*What this task involves:* Copy the data below word for word, from its first line up to and including the line that contains "Lengkap Cancun".

*Provided records:*

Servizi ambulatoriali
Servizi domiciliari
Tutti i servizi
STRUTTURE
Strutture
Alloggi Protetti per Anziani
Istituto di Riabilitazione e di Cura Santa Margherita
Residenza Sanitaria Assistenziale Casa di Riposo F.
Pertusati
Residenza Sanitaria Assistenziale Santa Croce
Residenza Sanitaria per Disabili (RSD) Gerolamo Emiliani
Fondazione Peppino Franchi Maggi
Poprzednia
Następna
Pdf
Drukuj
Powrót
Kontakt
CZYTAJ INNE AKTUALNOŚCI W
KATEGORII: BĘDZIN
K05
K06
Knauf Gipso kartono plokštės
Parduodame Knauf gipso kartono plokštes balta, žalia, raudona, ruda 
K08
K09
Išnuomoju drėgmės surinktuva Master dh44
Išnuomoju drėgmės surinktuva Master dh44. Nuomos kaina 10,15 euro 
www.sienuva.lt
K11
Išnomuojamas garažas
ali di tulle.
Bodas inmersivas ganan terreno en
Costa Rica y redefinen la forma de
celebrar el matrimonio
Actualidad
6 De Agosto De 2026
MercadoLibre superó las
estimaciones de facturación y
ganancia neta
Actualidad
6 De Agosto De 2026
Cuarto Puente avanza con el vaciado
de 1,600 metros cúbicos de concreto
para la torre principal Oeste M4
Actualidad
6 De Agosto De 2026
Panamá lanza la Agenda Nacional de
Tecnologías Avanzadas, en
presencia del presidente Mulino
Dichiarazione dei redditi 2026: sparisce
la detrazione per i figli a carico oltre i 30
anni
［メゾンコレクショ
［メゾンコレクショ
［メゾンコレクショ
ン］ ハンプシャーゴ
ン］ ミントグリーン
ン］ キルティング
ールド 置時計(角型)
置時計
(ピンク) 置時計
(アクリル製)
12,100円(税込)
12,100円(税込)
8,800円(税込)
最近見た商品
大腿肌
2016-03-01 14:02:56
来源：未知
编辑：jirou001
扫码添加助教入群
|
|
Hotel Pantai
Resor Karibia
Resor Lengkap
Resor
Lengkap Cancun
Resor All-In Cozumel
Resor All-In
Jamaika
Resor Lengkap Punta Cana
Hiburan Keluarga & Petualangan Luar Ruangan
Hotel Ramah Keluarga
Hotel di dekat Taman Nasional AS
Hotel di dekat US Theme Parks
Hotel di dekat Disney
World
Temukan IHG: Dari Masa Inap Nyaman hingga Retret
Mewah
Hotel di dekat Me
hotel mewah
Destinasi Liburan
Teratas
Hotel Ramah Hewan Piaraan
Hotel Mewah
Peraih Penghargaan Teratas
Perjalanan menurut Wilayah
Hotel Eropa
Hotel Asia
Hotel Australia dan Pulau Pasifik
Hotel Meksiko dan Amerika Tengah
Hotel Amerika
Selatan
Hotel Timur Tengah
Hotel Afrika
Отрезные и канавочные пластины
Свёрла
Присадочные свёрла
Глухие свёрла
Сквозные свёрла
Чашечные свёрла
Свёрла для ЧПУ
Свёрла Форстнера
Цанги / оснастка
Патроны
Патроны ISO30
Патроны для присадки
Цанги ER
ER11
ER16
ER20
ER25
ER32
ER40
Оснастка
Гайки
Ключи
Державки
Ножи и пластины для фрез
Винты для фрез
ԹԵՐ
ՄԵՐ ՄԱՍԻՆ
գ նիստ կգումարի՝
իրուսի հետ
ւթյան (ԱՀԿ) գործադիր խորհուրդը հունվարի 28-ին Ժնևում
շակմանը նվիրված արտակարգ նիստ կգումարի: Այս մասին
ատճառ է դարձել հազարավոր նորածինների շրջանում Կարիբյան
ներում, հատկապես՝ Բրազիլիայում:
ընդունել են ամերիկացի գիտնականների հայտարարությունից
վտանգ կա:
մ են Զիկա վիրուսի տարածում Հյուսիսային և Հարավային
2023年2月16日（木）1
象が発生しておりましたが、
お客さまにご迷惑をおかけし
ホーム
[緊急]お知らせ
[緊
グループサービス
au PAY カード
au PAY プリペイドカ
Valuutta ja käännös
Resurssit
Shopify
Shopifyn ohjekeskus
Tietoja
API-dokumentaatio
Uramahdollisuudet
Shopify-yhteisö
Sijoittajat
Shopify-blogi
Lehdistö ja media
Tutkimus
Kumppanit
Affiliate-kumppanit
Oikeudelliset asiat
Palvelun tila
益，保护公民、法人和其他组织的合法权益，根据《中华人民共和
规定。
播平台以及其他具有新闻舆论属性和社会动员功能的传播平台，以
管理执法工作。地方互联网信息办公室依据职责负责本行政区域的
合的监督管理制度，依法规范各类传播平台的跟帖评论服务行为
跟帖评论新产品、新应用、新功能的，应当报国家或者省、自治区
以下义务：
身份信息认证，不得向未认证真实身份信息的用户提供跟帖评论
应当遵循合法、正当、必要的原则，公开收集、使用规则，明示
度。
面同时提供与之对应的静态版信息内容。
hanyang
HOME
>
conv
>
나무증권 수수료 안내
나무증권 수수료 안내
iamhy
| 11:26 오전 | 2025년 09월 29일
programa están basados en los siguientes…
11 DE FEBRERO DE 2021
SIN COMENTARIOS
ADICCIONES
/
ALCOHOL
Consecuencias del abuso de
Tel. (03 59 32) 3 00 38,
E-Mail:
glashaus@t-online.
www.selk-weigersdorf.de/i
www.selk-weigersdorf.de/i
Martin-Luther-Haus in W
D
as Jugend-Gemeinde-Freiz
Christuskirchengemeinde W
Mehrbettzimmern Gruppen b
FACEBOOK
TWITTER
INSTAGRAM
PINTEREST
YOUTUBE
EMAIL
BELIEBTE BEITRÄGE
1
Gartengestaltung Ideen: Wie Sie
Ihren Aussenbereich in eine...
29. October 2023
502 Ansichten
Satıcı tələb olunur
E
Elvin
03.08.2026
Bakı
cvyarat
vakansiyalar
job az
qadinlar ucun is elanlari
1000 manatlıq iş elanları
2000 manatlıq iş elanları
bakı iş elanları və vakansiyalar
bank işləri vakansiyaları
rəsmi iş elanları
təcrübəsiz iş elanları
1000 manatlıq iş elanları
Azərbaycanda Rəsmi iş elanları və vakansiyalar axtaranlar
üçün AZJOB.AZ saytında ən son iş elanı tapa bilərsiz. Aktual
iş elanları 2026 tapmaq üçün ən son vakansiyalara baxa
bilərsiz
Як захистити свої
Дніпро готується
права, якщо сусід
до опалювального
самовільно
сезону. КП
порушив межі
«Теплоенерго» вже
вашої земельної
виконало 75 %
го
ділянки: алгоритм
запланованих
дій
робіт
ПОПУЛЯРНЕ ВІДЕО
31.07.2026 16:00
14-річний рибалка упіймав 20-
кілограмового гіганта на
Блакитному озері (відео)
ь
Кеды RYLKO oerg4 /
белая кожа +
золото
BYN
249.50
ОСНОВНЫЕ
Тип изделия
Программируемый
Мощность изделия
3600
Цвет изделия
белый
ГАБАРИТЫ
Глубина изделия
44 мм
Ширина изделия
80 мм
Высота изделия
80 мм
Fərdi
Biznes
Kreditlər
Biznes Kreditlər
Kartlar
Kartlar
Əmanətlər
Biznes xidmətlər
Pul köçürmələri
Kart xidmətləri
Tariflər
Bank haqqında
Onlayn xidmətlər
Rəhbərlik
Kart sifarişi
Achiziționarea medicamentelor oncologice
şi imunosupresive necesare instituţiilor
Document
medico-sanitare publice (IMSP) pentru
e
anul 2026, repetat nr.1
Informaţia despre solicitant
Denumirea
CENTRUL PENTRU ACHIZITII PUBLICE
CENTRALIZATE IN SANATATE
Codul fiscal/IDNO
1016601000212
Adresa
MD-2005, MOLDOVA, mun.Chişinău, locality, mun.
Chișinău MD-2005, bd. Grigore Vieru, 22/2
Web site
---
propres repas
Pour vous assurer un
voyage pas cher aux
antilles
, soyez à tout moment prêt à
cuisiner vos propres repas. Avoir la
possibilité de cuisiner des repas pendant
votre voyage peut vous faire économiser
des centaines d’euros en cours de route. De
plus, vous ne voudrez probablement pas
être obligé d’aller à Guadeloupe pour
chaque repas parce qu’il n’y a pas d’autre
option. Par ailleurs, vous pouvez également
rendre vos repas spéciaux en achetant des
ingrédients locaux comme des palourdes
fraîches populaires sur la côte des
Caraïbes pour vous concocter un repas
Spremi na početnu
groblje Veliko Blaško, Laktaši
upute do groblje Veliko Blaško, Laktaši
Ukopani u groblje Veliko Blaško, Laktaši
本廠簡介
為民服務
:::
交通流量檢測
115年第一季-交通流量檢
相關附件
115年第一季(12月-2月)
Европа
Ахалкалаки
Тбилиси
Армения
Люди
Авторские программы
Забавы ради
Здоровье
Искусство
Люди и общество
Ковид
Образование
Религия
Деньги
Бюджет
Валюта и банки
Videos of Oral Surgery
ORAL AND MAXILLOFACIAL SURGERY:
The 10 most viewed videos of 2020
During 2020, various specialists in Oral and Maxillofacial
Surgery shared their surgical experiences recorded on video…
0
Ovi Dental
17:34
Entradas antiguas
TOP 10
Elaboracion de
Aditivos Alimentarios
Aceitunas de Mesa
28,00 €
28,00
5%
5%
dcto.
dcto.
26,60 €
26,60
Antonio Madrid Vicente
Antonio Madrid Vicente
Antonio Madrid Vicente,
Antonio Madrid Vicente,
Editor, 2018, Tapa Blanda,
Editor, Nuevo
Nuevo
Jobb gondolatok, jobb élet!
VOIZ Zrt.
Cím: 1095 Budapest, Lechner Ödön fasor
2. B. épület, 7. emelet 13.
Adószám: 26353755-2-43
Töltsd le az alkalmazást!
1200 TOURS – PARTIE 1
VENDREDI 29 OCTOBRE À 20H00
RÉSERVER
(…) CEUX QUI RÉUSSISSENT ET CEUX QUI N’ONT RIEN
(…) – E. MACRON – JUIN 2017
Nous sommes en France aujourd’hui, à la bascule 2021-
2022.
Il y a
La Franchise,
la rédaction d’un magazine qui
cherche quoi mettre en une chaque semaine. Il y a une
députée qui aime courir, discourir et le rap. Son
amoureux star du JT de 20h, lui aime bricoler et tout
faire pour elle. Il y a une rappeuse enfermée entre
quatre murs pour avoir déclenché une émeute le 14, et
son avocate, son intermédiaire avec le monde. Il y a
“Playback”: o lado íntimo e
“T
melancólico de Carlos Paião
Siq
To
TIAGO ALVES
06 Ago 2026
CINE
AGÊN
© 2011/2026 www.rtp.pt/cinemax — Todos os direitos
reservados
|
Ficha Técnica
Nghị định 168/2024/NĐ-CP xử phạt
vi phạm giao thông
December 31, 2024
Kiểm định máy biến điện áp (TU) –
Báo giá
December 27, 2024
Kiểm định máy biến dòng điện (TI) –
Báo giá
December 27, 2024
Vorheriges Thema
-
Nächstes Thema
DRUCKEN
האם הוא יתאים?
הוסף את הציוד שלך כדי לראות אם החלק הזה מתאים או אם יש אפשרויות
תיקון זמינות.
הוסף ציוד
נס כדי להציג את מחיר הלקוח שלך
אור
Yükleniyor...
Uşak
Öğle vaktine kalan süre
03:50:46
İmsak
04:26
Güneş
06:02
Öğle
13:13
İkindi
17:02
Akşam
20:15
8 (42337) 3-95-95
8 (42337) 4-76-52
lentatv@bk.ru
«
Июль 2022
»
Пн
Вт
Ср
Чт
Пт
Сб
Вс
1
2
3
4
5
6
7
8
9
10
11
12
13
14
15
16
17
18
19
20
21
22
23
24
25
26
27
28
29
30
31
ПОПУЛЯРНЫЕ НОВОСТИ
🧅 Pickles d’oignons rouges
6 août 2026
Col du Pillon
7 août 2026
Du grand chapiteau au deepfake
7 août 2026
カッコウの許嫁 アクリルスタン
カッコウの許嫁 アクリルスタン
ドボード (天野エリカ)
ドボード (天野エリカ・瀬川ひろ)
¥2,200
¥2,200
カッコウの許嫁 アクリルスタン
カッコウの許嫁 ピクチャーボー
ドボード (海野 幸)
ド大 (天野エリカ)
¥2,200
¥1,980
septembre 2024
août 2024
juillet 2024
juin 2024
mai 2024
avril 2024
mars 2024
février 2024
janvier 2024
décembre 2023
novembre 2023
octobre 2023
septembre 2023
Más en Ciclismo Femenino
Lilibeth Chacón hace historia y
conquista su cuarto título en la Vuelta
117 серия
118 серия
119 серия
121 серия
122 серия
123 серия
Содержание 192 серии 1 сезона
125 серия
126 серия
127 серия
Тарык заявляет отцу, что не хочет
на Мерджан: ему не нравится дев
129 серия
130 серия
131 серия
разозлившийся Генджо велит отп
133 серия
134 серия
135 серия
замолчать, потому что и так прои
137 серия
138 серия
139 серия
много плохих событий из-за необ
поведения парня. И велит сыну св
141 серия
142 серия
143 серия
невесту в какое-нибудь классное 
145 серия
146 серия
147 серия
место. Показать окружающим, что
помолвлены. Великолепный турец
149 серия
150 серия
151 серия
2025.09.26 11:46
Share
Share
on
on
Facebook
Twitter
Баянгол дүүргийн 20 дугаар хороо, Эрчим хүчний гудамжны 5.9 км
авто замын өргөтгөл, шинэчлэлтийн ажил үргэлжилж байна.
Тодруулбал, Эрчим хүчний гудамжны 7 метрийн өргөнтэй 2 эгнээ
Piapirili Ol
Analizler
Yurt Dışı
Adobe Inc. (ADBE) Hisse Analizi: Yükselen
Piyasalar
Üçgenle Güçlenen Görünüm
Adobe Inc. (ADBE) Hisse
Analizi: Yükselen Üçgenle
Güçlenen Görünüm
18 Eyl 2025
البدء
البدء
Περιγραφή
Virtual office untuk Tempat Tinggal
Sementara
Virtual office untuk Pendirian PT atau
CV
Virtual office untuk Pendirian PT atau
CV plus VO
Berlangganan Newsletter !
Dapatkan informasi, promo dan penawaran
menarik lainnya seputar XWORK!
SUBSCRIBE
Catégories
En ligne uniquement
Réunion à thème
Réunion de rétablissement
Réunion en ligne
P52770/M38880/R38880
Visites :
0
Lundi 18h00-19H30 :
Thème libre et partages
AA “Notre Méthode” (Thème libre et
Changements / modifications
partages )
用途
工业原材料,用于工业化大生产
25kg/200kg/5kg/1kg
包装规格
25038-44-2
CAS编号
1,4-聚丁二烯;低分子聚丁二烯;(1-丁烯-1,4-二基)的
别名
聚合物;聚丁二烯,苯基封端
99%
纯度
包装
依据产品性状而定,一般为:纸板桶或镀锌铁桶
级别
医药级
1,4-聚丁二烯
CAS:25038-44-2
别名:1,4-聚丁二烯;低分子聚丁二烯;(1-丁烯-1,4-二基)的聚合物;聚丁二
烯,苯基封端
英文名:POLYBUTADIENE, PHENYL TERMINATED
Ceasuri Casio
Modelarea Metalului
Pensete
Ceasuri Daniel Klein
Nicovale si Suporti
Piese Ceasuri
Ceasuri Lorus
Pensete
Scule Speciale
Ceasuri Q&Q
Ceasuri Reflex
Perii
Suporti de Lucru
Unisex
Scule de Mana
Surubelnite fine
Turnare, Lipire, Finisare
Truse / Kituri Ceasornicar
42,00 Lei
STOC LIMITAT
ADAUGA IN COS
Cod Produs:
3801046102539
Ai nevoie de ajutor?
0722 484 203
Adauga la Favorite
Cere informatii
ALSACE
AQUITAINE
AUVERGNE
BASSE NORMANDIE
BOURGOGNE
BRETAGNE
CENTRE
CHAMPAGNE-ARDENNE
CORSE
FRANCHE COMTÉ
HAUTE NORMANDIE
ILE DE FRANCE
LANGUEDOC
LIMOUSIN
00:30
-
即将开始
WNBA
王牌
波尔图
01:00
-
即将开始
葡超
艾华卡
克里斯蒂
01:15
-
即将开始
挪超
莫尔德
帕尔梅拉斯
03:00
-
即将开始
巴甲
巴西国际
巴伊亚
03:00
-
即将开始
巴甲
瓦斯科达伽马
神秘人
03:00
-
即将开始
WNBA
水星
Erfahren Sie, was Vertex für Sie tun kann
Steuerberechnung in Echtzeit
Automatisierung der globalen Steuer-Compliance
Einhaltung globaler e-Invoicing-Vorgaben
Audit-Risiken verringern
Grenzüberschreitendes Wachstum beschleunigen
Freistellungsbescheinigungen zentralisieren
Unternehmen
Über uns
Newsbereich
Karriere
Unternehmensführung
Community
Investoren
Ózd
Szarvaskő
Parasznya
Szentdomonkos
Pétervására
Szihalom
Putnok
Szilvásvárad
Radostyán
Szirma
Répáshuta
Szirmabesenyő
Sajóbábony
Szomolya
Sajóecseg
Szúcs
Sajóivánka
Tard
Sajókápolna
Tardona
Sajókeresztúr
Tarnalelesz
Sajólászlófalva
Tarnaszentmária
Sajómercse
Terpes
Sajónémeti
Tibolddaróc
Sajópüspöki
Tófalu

*Written answer:*
Servizi ambulatoriali
Servizi domiciliari
Tutti i servizi
STRUTTURE
Strutture
Alloggi Protetti per Anziani
Istituto di Riabilitazione e di Cura Santa Margherita
Residenza Sanitaria Assistenziale Casa di Riposo F.
Pertusati
Residenza Sanitaria Assistenziale Santa Croce
Residenza Sanitaria per Disabili (RSD) Gerolamo Emiliani
Fondazione Peppino Franchi Maggi
Poprzednia
Następna
Pdf
Drukuj
Powrót
Kontakt
CZYTAJ INNE AKTUALNOŚCI W
KATEGORII: BĘDZIN
K05
K06
Knauf Gipso kartono plokštės
Parduodame Knauf gipso kartono plokštes balta, žalia, raudona, ruda 
K08
K09
Išnuomoju drėgmės surinktuva Master dh44
Išnuomoju drėgmės surinktuva Master dh44. Nuomos kaina 10,15 euro 
www.sienuva.lt
K11
Išnomuojamas garažas
ali di tulle.
Bodas inmersivas ganan terreno en
Costa Rica y redefinen la forma de
celebrar el matrimonio
Actualidad
6 De Agosto De 2026
MercadoLibre superó las
estimaciones de facturación y
ganancia neta
Actualidad
6 De Agosto De 2026
Cuarto Puente avanza con el vaciado
de 1,600 metros cúbicos de concreto
para la torre principal Oeste M4
Actualidad
6 De Agosto De 2026
Panamá lanza la Agenda Nacional de
Tecnologías Avanzadas, en
presencia del presidente Mulino
Dichiarazione dei redditi 2026: sparisce
la detrazione per i figli a carico oltre i 30
anni
［メゾンコレクショ
［メゾンコレクショ
［メゾンコレクショ
ン］ ハンプシャーゴ
ン］ ミントグリーン
ン］ キルティング
ールド 置時計(角型)
置時計
(ピンク) 置時計
(アクリル製)
12,100円(税込)
12,100円(税込)
8,800円(税込)
最近見た商品
大腿肌
2016-03-01 14:02:56
来源：未知
编辑：jirou001
扫码添加助教入群
|
|
Hotel Pantai
Resor Karibia
Resor Lengkap
Resor
Lengkap Cancun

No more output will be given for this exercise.